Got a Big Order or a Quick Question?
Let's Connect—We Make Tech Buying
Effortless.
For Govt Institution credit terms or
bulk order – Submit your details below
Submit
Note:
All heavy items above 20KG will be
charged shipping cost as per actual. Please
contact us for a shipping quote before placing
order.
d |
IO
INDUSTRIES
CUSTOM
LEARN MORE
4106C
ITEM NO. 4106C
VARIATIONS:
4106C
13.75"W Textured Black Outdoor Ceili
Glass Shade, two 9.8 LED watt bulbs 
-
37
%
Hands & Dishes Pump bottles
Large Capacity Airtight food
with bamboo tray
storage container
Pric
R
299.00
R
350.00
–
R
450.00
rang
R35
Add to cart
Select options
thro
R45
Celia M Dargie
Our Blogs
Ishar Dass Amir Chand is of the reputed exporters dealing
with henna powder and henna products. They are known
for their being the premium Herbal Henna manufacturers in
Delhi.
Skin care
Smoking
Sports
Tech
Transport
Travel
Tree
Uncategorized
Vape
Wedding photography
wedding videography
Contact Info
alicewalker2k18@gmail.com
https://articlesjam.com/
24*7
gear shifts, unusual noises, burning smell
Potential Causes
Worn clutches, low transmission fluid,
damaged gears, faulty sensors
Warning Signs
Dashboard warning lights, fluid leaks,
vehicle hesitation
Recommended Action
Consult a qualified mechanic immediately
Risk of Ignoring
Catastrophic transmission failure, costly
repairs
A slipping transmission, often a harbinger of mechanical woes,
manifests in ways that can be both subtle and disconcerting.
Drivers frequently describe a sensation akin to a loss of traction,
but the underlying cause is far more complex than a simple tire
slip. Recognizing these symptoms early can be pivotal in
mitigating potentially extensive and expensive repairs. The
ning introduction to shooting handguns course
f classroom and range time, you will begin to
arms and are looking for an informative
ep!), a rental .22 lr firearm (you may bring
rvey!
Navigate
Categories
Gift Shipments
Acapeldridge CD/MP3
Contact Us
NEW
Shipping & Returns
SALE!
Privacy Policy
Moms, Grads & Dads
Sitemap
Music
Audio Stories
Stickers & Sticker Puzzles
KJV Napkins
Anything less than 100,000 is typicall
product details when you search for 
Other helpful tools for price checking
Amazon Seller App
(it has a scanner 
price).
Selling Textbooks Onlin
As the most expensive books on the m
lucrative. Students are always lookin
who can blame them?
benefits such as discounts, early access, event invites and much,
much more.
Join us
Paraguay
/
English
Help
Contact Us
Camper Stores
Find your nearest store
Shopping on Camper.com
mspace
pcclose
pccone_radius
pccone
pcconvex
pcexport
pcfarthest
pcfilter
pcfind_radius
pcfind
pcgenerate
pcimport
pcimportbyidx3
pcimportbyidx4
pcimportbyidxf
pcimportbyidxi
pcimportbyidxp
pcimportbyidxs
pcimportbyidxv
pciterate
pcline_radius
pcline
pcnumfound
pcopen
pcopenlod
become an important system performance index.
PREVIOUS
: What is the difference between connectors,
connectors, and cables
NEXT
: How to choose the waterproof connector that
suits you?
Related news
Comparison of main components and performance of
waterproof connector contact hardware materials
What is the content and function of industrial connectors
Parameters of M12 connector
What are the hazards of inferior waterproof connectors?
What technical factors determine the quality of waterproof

---

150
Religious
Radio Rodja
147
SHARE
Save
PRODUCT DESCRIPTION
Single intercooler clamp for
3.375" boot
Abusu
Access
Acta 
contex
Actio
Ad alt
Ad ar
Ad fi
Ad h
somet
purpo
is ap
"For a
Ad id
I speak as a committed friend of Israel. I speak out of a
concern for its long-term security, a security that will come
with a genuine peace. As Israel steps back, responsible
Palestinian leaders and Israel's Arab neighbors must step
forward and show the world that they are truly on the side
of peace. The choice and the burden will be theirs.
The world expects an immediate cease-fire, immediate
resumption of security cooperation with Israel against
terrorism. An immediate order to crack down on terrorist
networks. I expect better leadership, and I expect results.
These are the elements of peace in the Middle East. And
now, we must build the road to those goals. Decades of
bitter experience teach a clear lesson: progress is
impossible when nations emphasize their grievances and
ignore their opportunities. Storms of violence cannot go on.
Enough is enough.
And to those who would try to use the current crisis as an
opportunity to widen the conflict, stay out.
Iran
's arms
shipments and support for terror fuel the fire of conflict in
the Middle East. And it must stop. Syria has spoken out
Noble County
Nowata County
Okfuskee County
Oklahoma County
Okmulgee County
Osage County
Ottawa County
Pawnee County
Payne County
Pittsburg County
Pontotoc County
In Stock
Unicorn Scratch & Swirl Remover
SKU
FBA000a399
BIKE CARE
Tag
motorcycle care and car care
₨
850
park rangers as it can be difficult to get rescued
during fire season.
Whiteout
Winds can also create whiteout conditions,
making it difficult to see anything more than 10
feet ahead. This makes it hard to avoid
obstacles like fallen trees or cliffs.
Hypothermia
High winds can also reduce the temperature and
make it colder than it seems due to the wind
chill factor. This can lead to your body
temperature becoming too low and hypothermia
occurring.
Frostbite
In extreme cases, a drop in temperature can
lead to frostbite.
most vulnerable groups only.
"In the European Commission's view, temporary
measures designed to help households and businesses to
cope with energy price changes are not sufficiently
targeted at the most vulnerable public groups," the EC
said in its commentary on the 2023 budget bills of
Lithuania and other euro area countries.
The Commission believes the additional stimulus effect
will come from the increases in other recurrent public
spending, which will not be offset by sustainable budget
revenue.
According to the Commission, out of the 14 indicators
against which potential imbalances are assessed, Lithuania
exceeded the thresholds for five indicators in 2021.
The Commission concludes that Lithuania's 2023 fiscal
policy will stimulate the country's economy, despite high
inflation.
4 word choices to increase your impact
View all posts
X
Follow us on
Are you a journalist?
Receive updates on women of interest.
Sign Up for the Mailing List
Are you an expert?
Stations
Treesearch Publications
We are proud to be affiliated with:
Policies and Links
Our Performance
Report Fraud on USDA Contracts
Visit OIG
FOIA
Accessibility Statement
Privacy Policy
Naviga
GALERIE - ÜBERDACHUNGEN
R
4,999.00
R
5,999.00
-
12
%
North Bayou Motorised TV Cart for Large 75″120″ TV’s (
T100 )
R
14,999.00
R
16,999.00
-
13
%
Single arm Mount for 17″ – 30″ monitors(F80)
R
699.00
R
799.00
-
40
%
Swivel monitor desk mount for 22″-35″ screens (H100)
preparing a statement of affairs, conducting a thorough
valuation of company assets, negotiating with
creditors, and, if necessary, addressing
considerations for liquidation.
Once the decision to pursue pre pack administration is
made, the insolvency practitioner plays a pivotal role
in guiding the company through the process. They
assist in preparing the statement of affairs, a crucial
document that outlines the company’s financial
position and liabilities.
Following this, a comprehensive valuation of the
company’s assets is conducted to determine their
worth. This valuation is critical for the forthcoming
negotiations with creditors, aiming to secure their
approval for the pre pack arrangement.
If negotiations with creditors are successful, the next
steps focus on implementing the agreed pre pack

- WHAT YOU HAVE TO DO
Reproduce the material from the line containing "Got a Big Order or a Quick Question?" down to the line containing "Large Capacity Airtight food", including both of those lines.

- WRITTEN ANSWER
Got a Big Order or a Quick Question?
Let's Connect—We Make Tech Buying
Effortless.
For Govt Institution credit terms or
bulk order – Submit your details below
Submit
Note:
All heavy items above 20KG will be
charged shipping cost as per actual. Please
contact us for a shipping quote before placing
order.
d |
IO
INDUSTRIES
CUSTOM
LEARN MORE
4106C
ITEM NO. 4106C
VARIATIONS:
4106C
13.75"W Textured Black Outdoor Ceili
Glass Shade, two 9.8 LED watt bulbs 
-
37
%
Hands & Dishes Pump bottles
Large Capacity Airtight food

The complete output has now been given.